Some council members felt uncertain continuing negotiations, with the council ultimately voting on a divided voice vote to proceed.
“We’re going to have to make a decision whether or not we want to embrace this challenge or walk away from it,” said Mayor Paul Soglin Tuesday evening. “This is risky, there’s no question about it. We are going to be taking risks which involve the environment of the city, the transportation system of the city, housing patterns for the city and certainly the economics of the city.”
He said the potential benefit for the city, however, is significant, particularly given state levy limits and the need to build property tax base to increase city revenue.
The details of the preliminary agreement involve a financial commitment of more than $60 million from the city in various forms of contributions and more than $130 million from JDS Development, a joint venture of Hammes Company and Majestic Realty Co.
As part of the city’s commitment, $12 million in job-based tax increment financing would go toward Exact Sciences, with a requirement of 300 living wage jobs on block 88 by occupancy on July 1, 2017, and another 100 jobs by Jan. 1, 2019. If Exact Sciences does not meet that requirement, it will have six months from those deadlines to meet the deficiency. Beyond those six months, it will have to pay $30,000 for each deficient job, according to an addendum to the negotiation report providing more detail.

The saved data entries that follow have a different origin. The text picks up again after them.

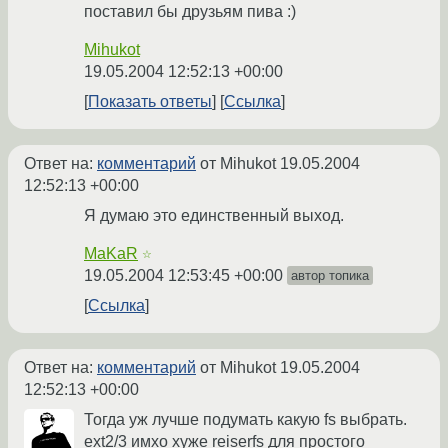
поставил бы друзьям пива :)
Mihukot
19.05.2004 12:52:13 +00:00
Показать ответы
Ссылка
Ответ на:
комментарий
от Mihukot
19.05.2004
12:52:13 +00:00
Я думаю это единственный выход.
MaKaR
☆
19.05.2004 12:53:45 +00:00
автор топика
Ссылка
Ответ на:
комментарий
от Mihukot
19.05.2004
12:52:13 +00:00
Тогда уж лучше подумать какую fs выбрать.
ext2/3 имхо хуже reiserfs для простого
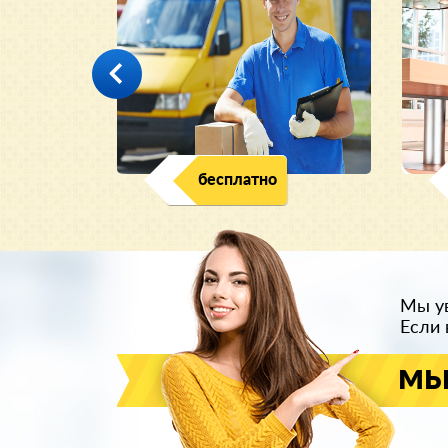
.
бесплатно
Мы ув
Если 
мы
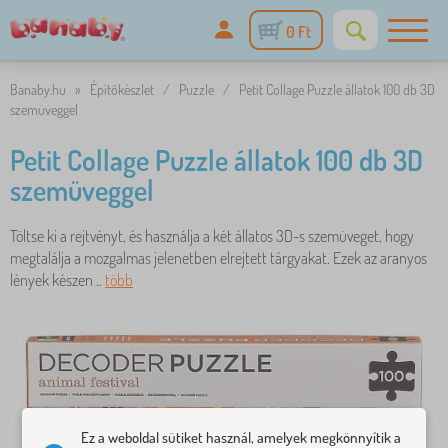
0 Ft
Banaby.hu
»
Építőkészlet
/
Puzzle
/
Petit Collage Puzzle állatok 100 db 3D
szemüveggel
Petit Collage Puzzle állatok 100 db 3D
szemüveggel
Töltse ki a rejtvényt, és használja a két állatos 3D-s szemüveget, hogy
megtalálja a mozgalmas jelenetben elrejtett tárgyakat. Ezek az aranyos
lények készen ..
több
Ez a weboldal sütiket használ, amelyek megkönnyítik a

For the second stage of guaranty regarding relocation, Exact Sciences would be required to pay back the $12 million to the city if it relocated prior to occupancy. Each year after that for eight years, the amount due to the city upon relocation would reduce $1.5 million. If it relocated after four years at the site, for instance, Exact Sciences would owe Madison $6 million. After eight years, the loan is fully satisfied and there would be no financial penalty for the company to leave.